● Entries supplied
┄┄┄┄┄┄
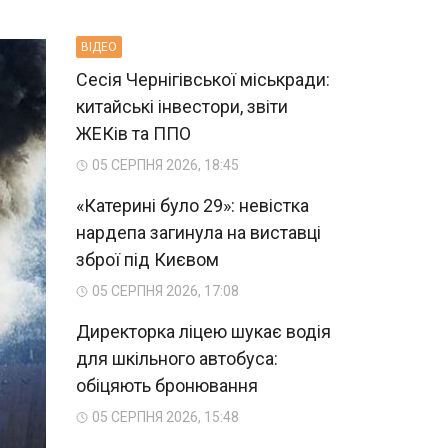
ВIДЕО
Сесія Чернігівської міськради:
китайські інвестори, звіти
ЖЕКів та ППО
05 СЕРПНЯ 2026, 18:45
«Катерині було 29»: невістка
нардепа загинула на виставці
зброї під Києвом
05 СЕРПНЯ 2026, 17:08
Директорка ліцею шукає водія
для шкільного автобуса:
обіцяють бронювання
05 СЕРПНЯ 2026, 15:48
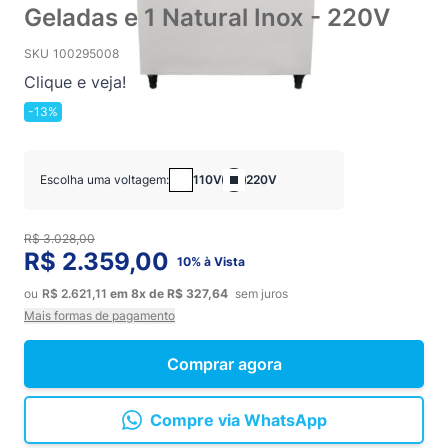
Geladas e 1 Natural Inox - 220V
SKU
100295008
Clique e veja!
-13%
Escolha uma voltagem:
110V
220V
R$ 3.028,00
R$ 2.359,00
10% à Vista
ou
R$ 2.621,11
em
8x
de
R$ 327,64
sem juros
Mais formas de pagamento
Comprar agora
Compre via WhatsApp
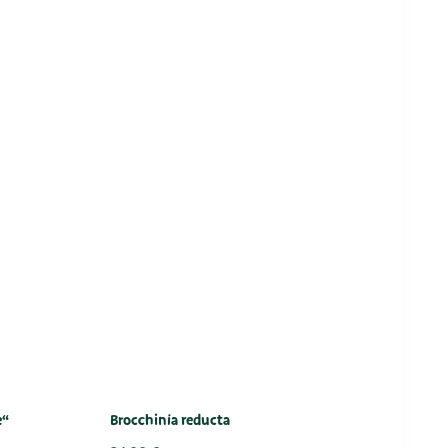
e“
Brocchinia reducta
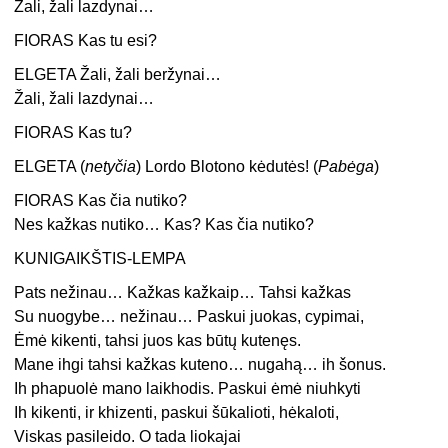
Žali, žali lazdynai…
FIORAS Kas tu esi?
ELGETA Žali, žali beržynai…
Žali, žali lazdynai…
FIORAS Kas tu?
ELGETA (
netyčia
) Lordo Blotono kėdutės! (
Pabėga
)
FIORAS Kas čia nutiko?
Nes kažkas nutiko… Kas? Kas čia nutiko?
KUNIGAIKŠTIS-LEMPA
Pats nežinau… Kažkas kažkaip… Tahsi kažkas
Su nuogybe… nežinau… Paskui juokas, cypimai,
Ėmė kikenti, tahsi juos kas būtų kutenęs.
Mane ihgi tahsi kažkas kuteno… nugahą… ih šonus.
Ih phapuolė mano laikhodis. Paskui ėmė niuhkyti
Ih kikenti, ir khizenti, paskui šūkalioti, hėkaloti,
Viskas pasileido. O tada liokajai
┄┄┄┄┄┄
● Assignment
Repeat the whole of the material above exactly, but keep the pictures out.

● Answer to the exercise
ВIДЕО
Сесія Чернігівської міськради:
китайські інвестори, звіти
ЖЕКів та ППО
05 СЕРПНЯ 2026, 18:45
«Катерині було 29»: невістка
нардепа загинула на виставці
зброї під Києвом
05 СЕРПНЯ 2026, 17:08
Директорка ліцею шукає водія
для шкільного автобуса:
обіцяють бронювання
05 СЕРПНЯ 2026, 15:48
Geladas e 1 Natural Inox - 220V
SKU
100295008
Clique e veja!
-13%
Escolha uma voltagem:
110V
220V
R$ 3.028,00
R$ 2.359,00
10% à Vista
ou
R$ 2.621,11
em
8x
de
R$ 327,64
sem juros
Mais formas de pagamento
Comprar agora
Compre via WhatsApp
e“
Brocchinia reducta
Žali, žali lazdynai…
FIORAS Kas tu esi?
ELGETA Žali, žali beržynai…
Žali, žali lazdynai…
FIORAS Kas tu?
ELGETA (
netyčia
) Lordo Blotono kėdutės! (
Pabėga
)
FIORAS Kas čia nutiko?
Nes kažkas nutiko… Kas? Kas čia nutiko?
KUNIGAIKŠTIS-LEMPA
Pats nežinau… Kažkas kažkaip… Tahsi kažkas
Su nuogybe… nežinau… Paskui juokas, cypimai,
Ėmė kikenti, tahsi juos kas būtų kutenęs.
Mane ihgi tahsi kažkas kuteno… nugahą… ih šonus.
Ih phapuolė mano laikhodis. Paskui ėmė niuhkyti
Ih kikenti, ir khizenti, paskui šūkalioti, hėkaloti,
Viskas pasileido. O tada liokajai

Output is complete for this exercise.